TEXTE FOURNI →

Les hivers furent rudes et le verglas précoce, ainsi que Suzanne Arnaud l’a noté le lundi 29 novembre 1915 en marchant dans Vanves, où « les pavés luisaient et on y marchait absolument comme sur la rivière, sans patins en janvier 1914. Jusqu’au commissariat, on avance à la vitesse d’un pas en cinq minutes, avec beaucoup d’angoisse !... ». Le 19 décembre suivant, un dimanche, a commencé à la Mairie, la semaine de Noël : cinq des filles Arnaud ont participé à la grande distribution, qui comportait même des sucres d’orge pour les enfants. Une fête a eu lieu aussi le 25 décembre pour ce second Noël de guerre dans les locaux de la Mairie, en présence de Monsieur le Maire.

Le 4 janvier 1917, dans ce Journal, est cité André Collet, d’une famille de blanchisseurs à Vanves. Le 21 janvier, Mr Duru, Maire « pour varier un peu, au lieu de faire encore une quête pour les prisonniers et combattants de Vanves, a demandé aux Vanvriots de se priver cette semaine de quelque superflu, pour faire ainsi quelques économies qu’ils offriront…Alors nous nous sommes creusé la tête pour chercher ce que nous pourrions faire.

DONNÉES FOURNIES →
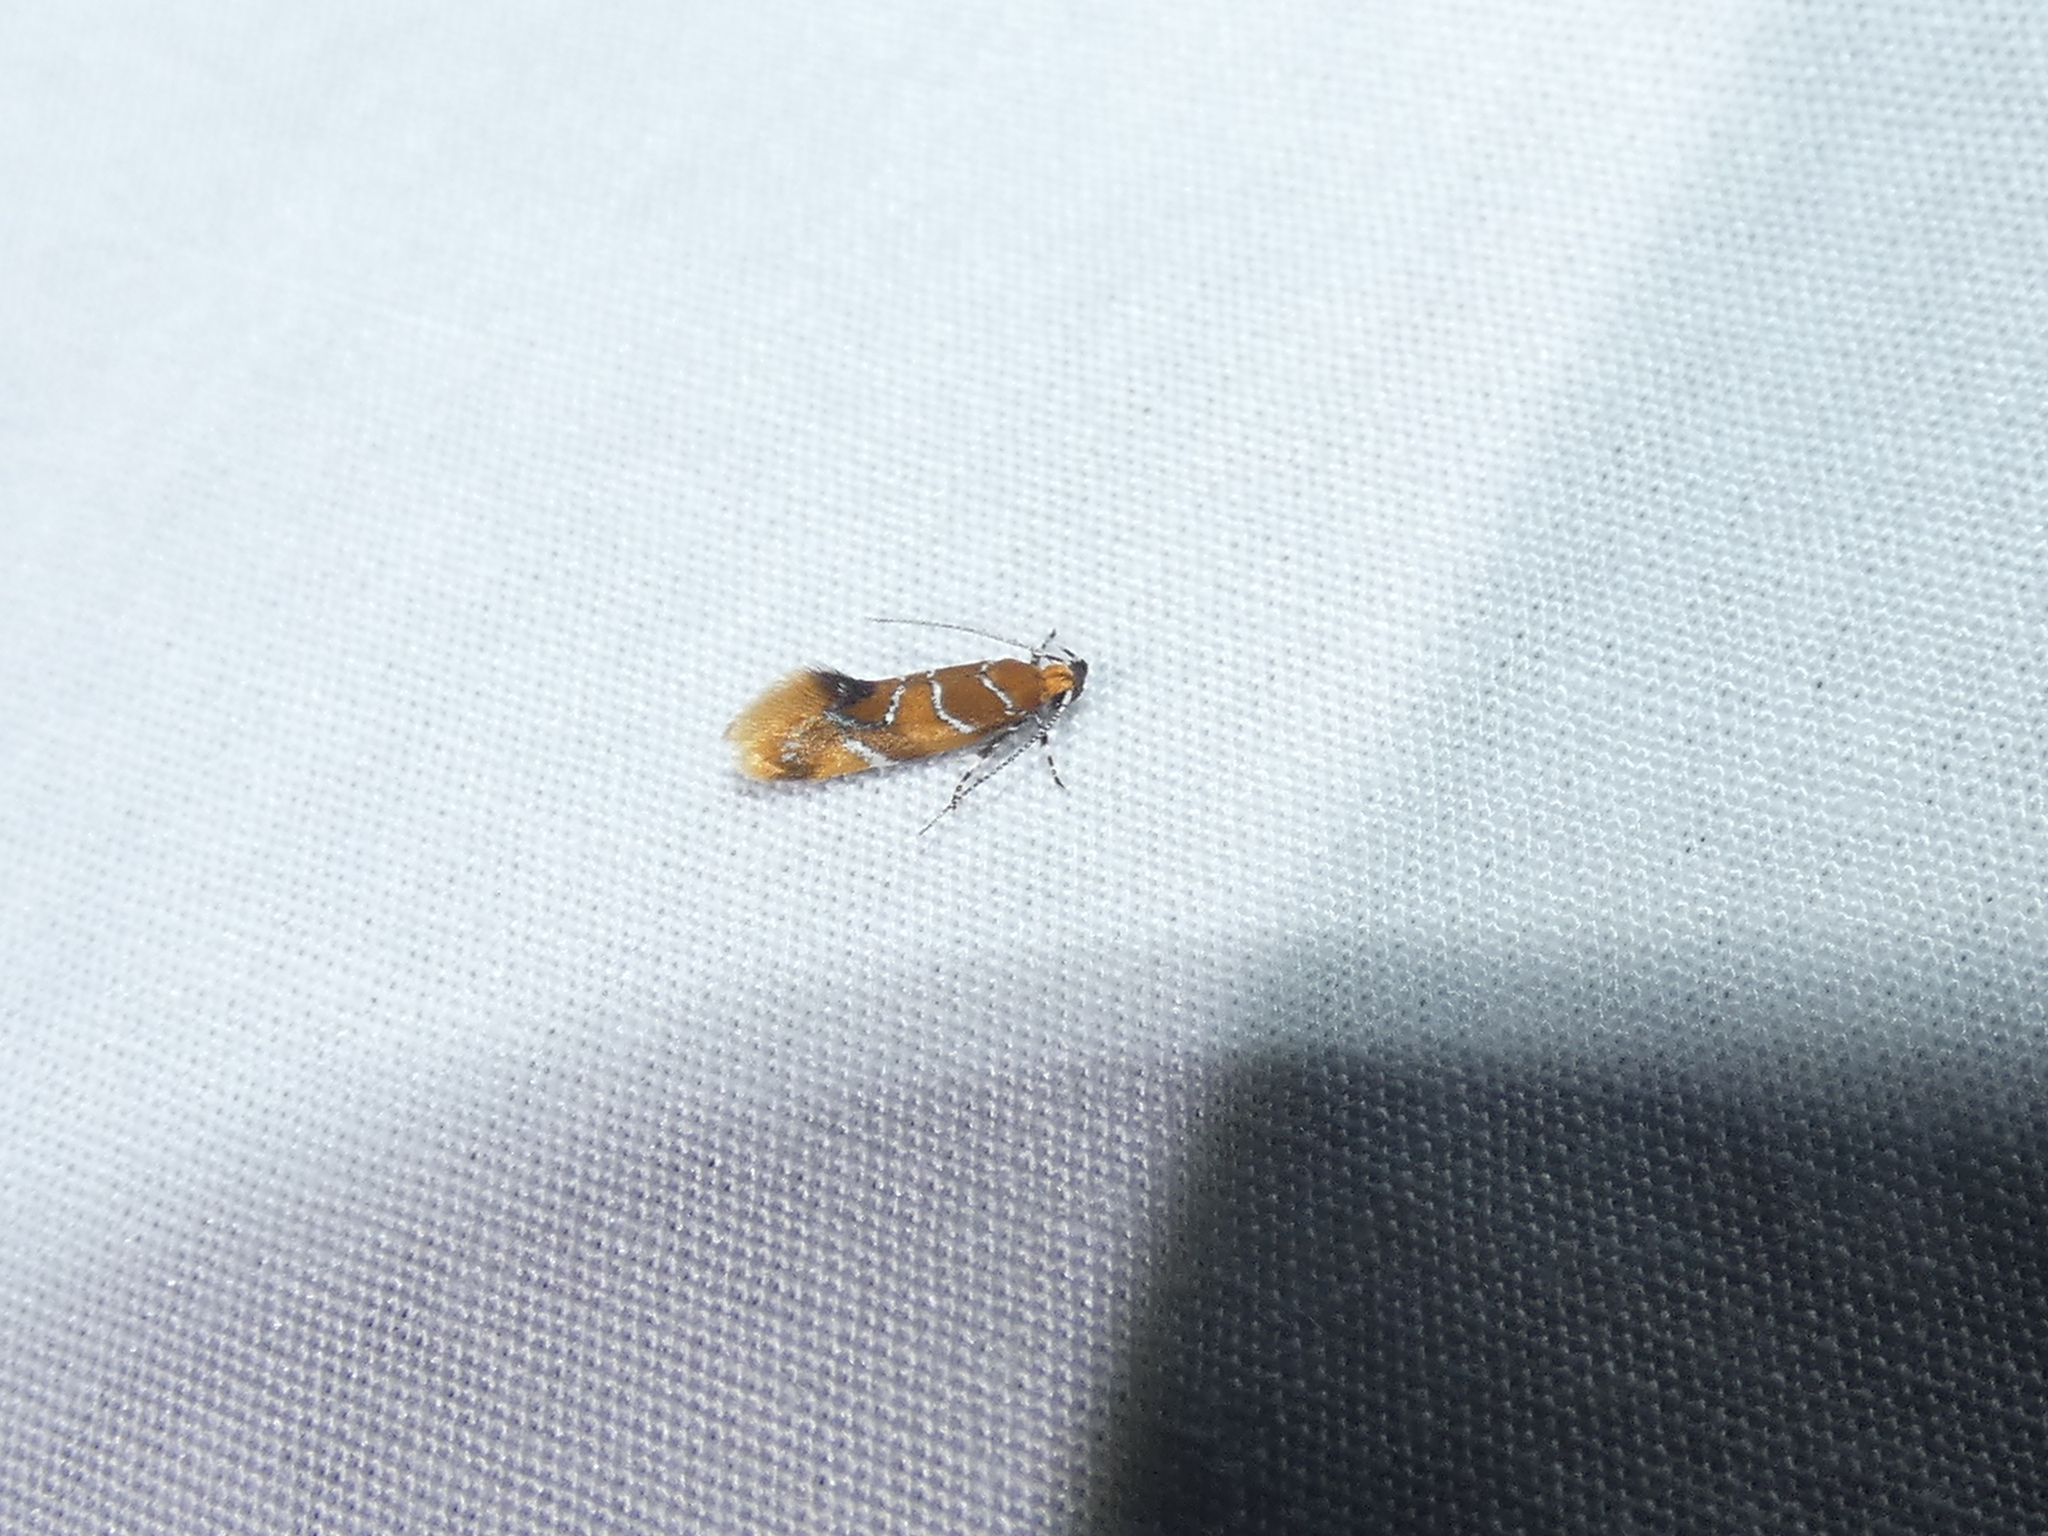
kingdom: Animalia
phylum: Arthropoda
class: Insecta
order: Lepidoptera
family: Oecophoridae
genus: Callima
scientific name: Callima argenticinctella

CONSIGNES →
- A) Relevez toutes les dates indiquant à la fois un jour et un mois dans le texte sur Vanves pendant la guerre.
- B) Rédigez la suite du texte sur Vanves pendant la guerre, à partir de sa dernière phrase.

RÉPONSES DANS L'ORDRE →
- A)
- lundi 29 novembre 1915
- 19 décembre
- 25 décembre
- 4 janvier 1917
- 21 janvier

- B)
En résumé, nous supprimerons les œufs, remplacés par de la soupe. Et nous supprimerons le dessert. C’est peu… ». En février 1917, le froid fut particulièrement vif et dans la salle de billard on gelait sur place. L’encre gelait aussi et les engelures n’épargnaient personne à Vanves et à la Maison de santé Falret. Pas d’électricité le 4 février : « heureusement nous avions des bougies et des allumettes et le gaz marche dans la salle de bains. Mais autre chose : l’eau ne coule plus…moins 16° cette nuit…En passant devant Long, place Falret, nous lisons sur la porte : Fermé, manque de charbon ». Ce charbonnier existait encore pendant et après la seconde guerre mondiale. Les restrictions s’installent : à partir du 25 février, pas de pain frais car on n’aura le droit de le vendre que 12 heures après la cuisson (sans doute pour réduire la consommation, la farine devenue plus rare et chère, et faire des économies). Les théâtres seront fermés deux fois par semaine, de même les pâtisseries et salons de thé. Les gâteaux seront interdits le mardi et le mercredi. Les journaux paraîtront avec deux pages deux fois par semaine : « ce que les boches doivent rire » conclut la jeune rédactrice du Journal, le samedi 10 février 1917.

Evènements, personnalités et lieux évoqués dans ce « Journal de la Guerre de 1914»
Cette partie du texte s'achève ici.